Salima Mdhaffar, Fethi Bougares, Renato de Mori, Salah Zaiem, Mirco Ravanelli, Yannick Estève

Published: 2024, Last Modified: 20 May 2025LREC/COLING 2024EveryoneRevisionsBibTeXCC BY-SA 4.0

Abstract: In recent years, there has been a significant increase in interest in developing Spoken Language Understanding (SLU) systems. SLU involves extracting a list of semantic information from the speech signal. A major issue for SLU systems is the lack of sufficient amount of bi-modal (audio and textual semantic annotation) training data.

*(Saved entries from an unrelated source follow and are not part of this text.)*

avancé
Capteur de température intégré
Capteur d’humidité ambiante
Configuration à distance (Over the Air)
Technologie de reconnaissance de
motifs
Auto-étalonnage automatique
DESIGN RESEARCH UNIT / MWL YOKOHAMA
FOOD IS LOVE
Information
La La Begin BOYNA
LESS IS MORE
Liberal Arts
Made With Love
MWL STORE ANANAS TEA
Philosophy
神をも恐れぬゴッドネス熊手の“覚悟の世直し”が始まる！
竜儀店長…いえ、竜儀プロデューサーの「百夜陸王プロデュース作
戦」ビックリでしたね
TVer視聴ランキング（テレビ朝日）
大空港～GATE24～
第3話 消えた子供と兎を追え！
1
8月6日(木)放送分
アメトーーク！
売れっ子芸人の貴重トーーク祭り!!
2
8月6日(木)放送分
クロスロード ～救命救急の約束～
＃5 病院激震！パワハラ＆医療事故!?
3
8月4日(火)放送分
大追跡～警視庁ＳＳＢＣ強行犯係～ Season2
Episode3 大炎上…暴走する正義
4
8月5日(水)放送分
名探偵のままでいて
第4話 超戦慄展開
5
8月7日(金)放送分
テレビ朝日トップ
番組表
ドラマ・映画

Existing SLU resources are mainly available in high-resource languages such as English, Mandarin and French. However, one of the current challenges concerning low-resourced languages is data collection and annotation. In this work, we present a new freely available corpus, named TARIC-SLU, composed of railway transport conversations in Tunisian dialect that is continuously annotated in dialogue acts and slots. We describe the semantic model of the dataset, the data and experiments conducted to build ASR-based and SLU-based baseline models. To facilitate its use, a complete recipe, including data preparation, training and evaluation scripts, has been built and will be integrated to SpeechBrain, a popular open-source conversational AI toolkit based on PyTorch.